Am Anfang war die Statistik auch in diesem Jahr die
allseits beliebte Frage: Wie viele Filme wurden gesichtet?
450; das schließt die ein, die Kollegin (Maryanne) Redpath und ich
auf unseren Reisen das Jahr über sehen; die Filme, die von unserem
Delegierten rangeschaufelt oder empfohlen werden, Filme, die wir bei
eigenständiger Recherche herausfinden und anfordern, sowie eingereichte
Filme. Insgesamt werden beim Kinderfilmfest und 14plus 21 Spiel- und 21 Kurzfilme
gezeigt.
Was zeichnet den Film aus, der das Kinderfilmfestival eröffnet?

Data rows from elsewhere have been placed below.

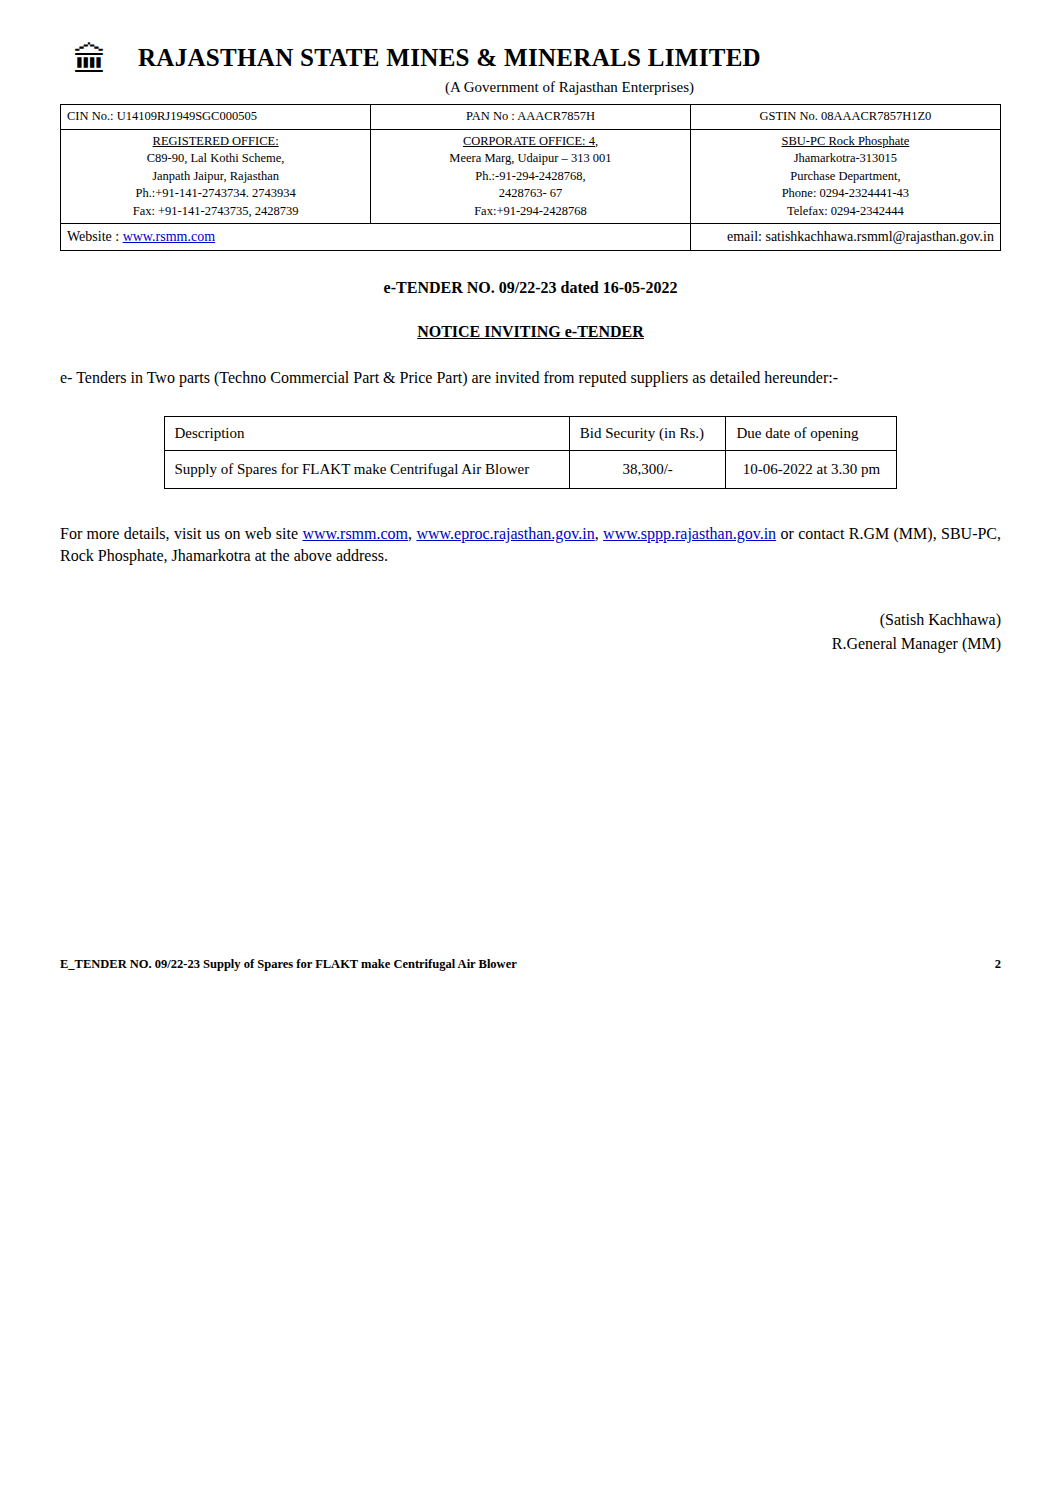🏛
RAJASTHAN STATE MINES & MINERALS LIMITED
(A Government of Rajasthan Enterprises)
| CIN No.: U14109RJ1949SGC000505 | PAN No : AAACR7857H | GSTIN No. 08AAACR7857H1Z0 |
| REGISTERED OFFICE: C89-90, Lal Kothi Scheme, Janpath Jaipur, Rajasthan Ph.:+91-141-2743734. 2743934 Fax: +91-141-2743735, 2428739 | CORPORATE OFFICE: 4, Meera Marg, Udaipur – 313 001 Ph.:-91-294-2428768, 2428763- 67 Fax:+91-294-2428768 | SBU-PC Rock Phosphate Jhamarkotra-313015 Purchase Department, Phone: 0294-2324441-43 Telefax: 0294-2342444 |
| Website : www.rsmm.com | email: satishkachhawa.rsmml@rajasthan.gov.in |
e-TENDER NO. 09/22-23 dated 16-05-2022
NOTICE INVITING e-TENDER
e- Tenders in Two parts (Techno Commercial Part & Price Part) are invited from reputed suppliers as detailed hereunder:-
| Description | Bid Security (in Rs.) | Due date of opening |
| Supply of Spares for FLAKT make Centrifugal Air Blower | 38,300/- | 10-06-2022 at 3.30 pm |
For more details, visit us on web site www.rsmm.com, www.eproc.rajasthan.gov.in, www.sppp.rajasthan.gov.in or contact R.GM (MM), SBU-PC, Rock Phosphate, Jhamarkotra at the above address.
(Satish Kachhawa)
R.General Manager (MM)
E_TENDER NO. 09/22-23 Supply of Spares for FLAKT make Centrifugal Air Blower 2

Es muss ein Film sein, der auf seine Weise besonders ist und der eine
größere Altersspanne abdeckt. Wir können bei der Eröffnung
keinen Film zeigen, der erst ab 12 frei ist. Da wollen viel jüngere
ein. Beim Eröffnungsfilm ist uns ganz wichtig, dass er Generationen
übergreifend alle mitnimmt. Wir haben ja in diesem Jahr thematisch die
Rückbesinnung auf Familie, und ich finde, es (Opal Dream
von Regisseur Peter Cattaneo) ist ein emotional ungeheuer ergreifendes Statement
zum Thema Familie. Die Familie muss ganz schön ran, um das Seelenheil
der Kleinen zu retten. Es spiegelt sich in der Familie, was im Dorf los ist.
Ein kleiner, abgeschlossener Bereich. Es spielt in einer Welt, in der ich
persönlich noch nie war, von der ich so nicht wusste. Diese aufgebuddelte
Erde mit den Opalminen. Der Film entführt uns wohin. Es ist toll, mal
einen australischen Eröffnungsfilm zu haben. Wir haben klassisch eine
traditionelle Bindung an europäische Länder, an Skandinavien. Man
sieht, es gibt keinen Kriterienkatalog, den wir abarbeiten. Manchmal sieht
man Filme, bei denen man weiß: Den habe ich direkt auf meiner Shortlist,
der könnte eröffnen, weil er einen bestimmten Schwung mit sich
bringt.
Welche länderspezifischen Schwerpunkte gibt es?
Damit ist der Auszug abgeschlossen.